I have a bad habit of working for free. I blame grad school.
There, I did tons and tons of work for very little money, like teaching undergraduate classes or rewriting senior faculty articles. The classes and the diploma cost me money, which required student loan payments that continued into my 40s. The degree cost time, which meant that I was inconveniently pregnant just when it was time for me to enter the job market for the first time.
In graduate school, I was trained to believe that the life of the mind should not be sullied with filthy lucre. Reading books was reward enough! Even after grad school, the handful of entry level jobs that were available to me wouldn’t have paid for my childcare bills.
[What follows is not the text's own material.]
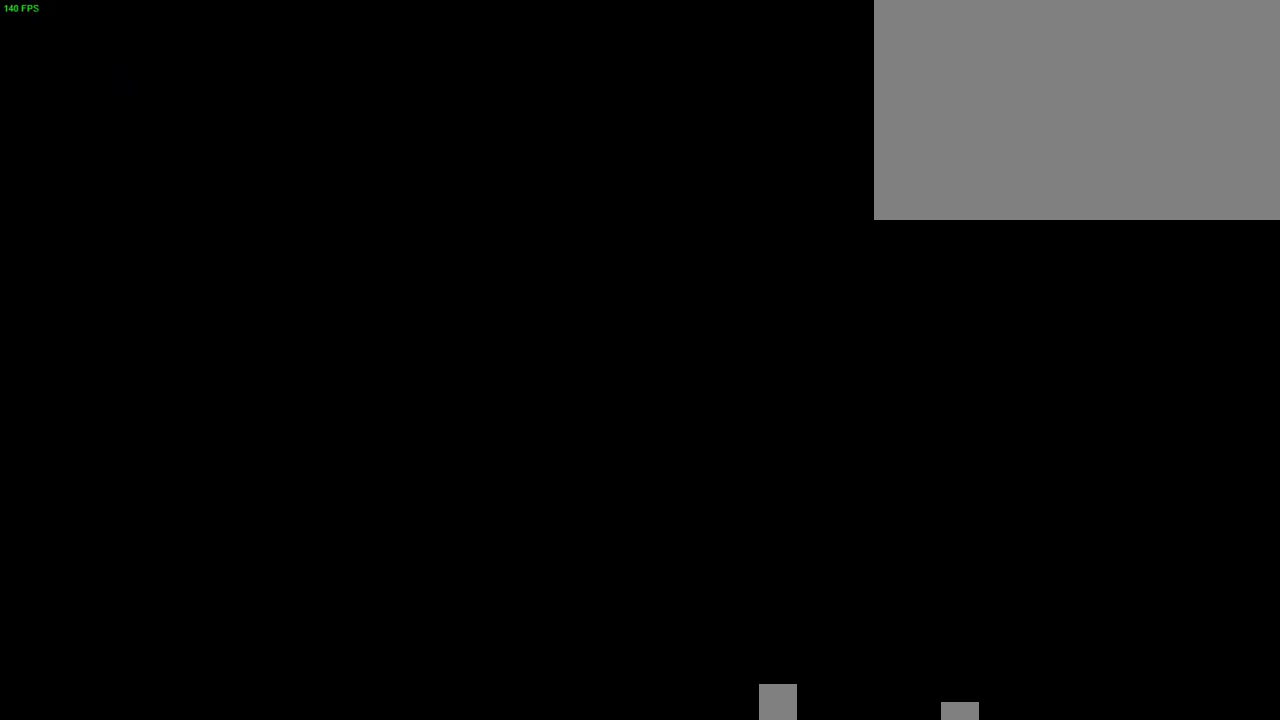
{"dt_ms": 500, "buttons": ["CROSS"], "left_stick": "right", "right_stick": "center", "button_events": [[417, "CROSS", "down"]]}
So that meant that I was forced to take even lower paid jobs where I was regarded as disposable trash by the larger academic community, just because I need the flexibility.
Later, I went onto juggle childcare and special needs caretaking with barely paid work in journalism and social media writing. A typical day would involve 18 hours a day of work, if you include parenting and caretaking stuff, which I do. Most of the days brought in exactly zero dollars.
The past twelve months has been a rather stellar time of poor career choices. I spent six months running for office — lots of work and no money. After that, I started up a new “venture” providing autism parents with information about college and other transition information. I did a great job building up the venture. Tons of followers, webinars, information, one-on-one Zoom meetings, but no business model. I figured I would monetize later.
Well, monetizing has to happen now. I’ve been too busy to sit down for months. I can’t sustain this level of work, particularly without pay.
After a lot of debate, I decided to monetize my work with consultations and customized services for individuals and schools. I wish I could give out my services for free, but the status quo is not sustainable. 503’s and grants are too much hassle. I’ll do some pro bono work on the side, but I must subsidize my work with private services.
This is hard for me. Friends have sat me down, just in the past week, and told me to knock it off. I need to go to capitalism school to undo years of bad choices.